If y'all's agreement with Mozilla allows it, anyway.
Portable Firefox just crashed on me, and when I tried to submit the crash report, it just said "There was an error submitting your crash report." Funny thing is, I'm pretty sure that it always does that. Firefox has crashed on me three, MAYBE four times since I've used it (to where the crash reporter comes up) and I don't remember it ever successfully submitting its crash report.
So if the feature's DOA, we can probably cut it to save space...? Or, is there some reason it's there? Because it certainly doesn't do what it claims, which tells me it either does something else, or is simply useless.
That would be an unauthorized modification of the Mozilla FF package. Any changes we have made in our distribution of FF have been specifically authorized. Mozilla wants our version of FF to be as close as possible to the standard distribution.
In addition, I do not think it would save that much space, but John can correct me if I'm wrong about that as I am not sure.
Tim
Things have got to get better, they can't get worse, or can they?

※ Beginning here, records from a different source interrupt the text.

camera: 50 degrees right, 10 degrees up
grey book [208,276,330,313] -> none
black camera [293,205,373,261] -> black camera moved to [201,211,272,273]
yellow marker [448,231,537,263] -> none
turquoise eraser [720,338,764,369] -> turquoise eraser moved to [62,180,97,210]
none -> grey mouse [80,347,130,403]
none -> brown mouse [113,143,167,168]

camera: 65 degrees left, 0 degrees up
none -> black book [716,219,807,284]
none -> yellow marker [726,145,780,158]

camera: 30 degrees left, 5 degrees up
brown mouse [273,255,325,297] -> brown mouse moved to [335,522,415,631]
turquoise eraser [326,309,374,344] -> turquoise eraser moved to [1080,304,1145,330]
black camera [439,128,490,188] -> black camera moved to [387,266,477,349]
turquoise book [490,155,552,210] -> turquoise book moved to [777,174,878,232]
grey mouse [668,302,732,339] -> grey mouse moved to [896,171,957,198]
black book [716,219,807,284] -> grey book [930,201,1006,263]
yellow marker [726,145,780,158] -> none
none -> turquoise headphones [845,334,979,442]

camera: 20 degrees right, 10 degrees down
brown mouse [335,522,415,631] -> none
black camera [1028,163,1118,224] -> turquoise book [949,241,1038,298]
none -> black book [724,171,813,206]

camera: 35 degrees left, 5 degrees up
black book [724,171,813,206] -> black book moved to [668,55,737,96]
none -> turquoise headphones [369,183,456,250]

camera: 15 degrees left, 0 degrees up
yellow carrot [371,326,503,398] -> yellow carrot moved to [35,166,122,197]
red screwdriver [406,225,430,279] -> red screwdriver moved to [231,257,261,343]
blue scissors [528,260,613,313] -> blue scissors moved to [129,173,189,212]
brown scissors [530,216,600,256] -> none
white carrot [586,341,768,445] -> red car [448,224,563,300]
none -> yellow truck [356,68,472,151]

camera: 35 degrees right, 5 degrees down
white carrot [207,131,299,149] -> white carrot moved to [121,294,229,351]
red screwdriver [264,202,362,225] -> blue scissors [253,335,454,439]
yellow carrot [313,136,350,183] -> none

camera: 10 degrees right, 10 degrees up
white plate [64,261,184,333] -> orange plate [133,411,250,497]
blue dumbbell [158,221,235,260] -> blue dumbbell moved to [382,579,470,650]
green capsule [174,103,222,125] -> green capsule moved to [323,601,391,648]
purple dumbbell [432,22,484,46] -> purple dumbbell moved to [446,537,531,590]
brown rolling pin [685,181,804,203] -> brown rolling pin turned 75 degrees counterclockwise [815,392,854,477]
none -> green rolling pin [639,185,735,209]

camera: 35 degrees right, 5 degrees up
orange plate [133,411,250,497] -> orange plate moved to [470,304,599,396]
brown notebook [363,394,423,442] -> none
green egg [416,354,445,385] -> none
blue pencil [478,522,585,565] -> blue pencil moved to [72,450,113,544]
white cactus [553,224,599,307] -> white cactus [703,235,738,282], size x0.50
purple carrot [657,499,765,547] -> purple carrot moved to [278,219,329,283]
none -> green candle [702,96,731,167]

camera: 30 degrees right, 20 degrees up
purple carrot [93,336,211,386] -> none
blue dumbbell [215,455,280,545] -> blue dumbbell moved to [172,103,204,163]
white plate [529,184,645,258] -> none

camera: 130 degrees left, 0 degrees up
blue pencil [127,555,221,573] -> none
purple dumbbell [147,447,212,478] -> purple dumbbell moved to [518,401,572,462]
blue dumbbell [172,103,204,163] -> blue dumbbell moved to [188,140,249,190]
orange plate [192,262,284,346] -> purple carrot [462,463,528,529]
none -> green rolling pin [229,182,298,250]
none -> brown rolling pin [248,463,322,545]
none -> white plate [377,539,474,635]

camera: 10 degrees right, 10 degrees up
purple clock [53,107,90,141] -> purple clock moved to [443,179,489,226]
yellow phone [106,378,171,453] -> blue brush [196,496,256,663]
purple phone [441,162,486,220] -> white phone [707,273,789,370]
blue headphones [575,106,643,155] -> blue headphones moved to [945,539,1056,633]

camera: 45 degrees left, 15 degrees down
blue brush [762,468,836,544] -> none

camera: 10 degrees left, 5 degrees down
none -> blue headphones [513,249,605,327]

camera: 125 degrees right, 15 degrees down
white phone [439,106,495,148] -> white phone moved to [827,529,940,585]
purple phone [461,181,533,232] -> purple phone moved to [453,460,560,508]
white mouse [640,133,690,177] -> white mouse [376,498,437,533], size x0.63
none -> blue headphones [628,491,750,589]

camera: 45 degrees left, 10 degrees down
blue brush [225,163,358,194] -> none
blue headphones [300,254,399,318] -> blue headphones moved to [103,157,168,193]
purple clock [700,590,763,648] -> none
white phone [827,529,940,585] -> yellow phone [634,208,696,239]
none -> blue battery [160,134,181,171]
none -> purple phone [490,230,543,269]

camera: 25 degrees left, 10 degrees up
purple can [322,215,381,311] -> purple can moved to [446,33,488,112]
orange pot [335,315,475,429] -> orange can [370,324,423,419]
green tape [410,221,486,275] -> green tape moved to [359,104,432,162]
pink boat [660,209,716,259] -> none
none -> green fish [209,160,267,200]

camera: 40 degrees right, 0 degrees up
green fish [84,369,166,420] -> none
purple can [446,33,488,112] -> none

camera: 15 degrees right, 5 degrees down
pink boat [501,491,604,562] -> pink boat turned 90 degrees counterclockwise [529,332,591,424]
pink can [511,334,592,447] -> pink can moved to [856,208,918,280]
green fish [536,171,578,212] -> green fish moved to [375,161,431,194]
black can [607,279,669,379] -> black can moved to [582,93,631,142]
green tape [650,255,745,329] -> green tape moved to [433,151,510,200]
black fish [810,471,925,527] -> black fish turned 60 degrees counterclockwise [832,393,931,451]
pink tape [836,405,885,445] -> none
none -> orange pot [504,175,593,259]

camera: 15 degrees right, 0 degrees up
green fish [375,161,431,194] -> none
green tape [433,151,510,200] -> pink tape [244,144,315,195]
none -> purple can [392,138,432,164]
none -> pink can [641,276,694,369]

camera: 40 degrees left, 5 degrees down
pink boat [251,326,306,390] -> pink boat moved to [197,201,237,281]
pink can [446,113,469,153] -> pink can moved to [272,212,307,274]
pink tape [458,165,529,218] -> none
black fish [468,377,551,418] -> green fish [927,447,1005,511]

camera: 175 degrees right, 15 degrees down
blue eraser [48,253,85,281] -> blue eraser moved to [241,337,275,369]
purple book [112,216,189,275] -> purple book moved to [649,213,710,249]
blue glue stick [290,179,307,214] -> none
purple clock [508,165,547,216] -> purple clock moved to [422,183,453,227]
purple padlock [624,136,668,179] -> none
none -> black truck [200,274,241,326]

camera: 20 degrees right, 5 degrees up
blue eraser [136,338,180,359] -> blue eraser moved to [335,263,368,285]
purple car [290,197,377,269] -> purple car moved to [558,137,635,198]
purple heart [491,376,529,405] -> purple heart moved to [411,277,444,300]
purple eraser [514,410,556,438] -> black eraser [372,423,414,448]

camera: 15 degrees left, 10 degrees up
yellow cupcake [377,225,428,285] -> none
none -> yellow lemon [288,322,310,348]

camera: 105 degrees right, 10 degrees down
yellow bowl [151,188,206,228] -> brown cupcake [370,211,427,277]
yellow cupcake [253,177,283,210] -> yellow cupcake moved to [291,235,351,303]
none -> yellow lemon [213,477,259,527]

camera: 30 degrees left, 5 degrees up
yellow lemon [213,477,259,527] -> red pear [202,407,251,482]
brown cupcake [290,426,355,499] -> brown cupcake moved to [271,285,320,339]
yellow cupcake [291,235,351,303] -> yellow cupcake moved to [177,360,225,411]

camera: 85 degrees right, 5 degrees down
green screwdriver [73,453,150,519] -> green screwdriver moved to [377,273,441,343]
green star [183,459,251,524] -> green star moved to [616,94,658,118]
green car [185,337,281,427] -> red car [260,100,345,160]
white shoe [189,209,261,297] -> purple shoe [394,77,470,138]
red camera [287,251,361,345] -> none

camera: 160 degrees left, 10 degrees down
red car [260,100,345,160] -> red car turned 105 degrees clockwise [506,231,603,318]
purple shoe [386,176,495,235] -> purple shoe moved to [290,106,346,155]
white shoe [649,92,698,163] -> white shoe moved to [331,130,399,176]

Right, didn't think about that. I suppose disabling the worthless feature would also be an unauthorized modification, too.
Crash Reporter behaves exactly the same for me too...
crash reporter takes up less than 200k. If you want to save space, you can disable the suspected attack/forgery options in security. That can get pretty massive.
I think it's because of a busy server.
It's works for me sometimes and then other times it doesn't.
But how much crashes does firefox have a minute in whole world??
I guess what you're saying is that Firefox doesn't crash very often, right?
While this is true, this is part of the problem. I see that crash reporter once a year at the most, maybe twice. And it "gets" me every time. I think, "oh, I can help Mozilla" and I type a sentence or two... and then it slaps me back down with that "could not send error report". It's such a let down. It's like "Oh, Mozilla really cares" and then "Oh wait, no they don't." Maybe that's a little harsh, but you'd think they'd fix it at some point. It's like they set it up and set the destination email address wrong, and now the guy who checks it thinks he's like the Maytag man or something.
I simly don't understand how after such number or versions the same error is displayed 80% of the time.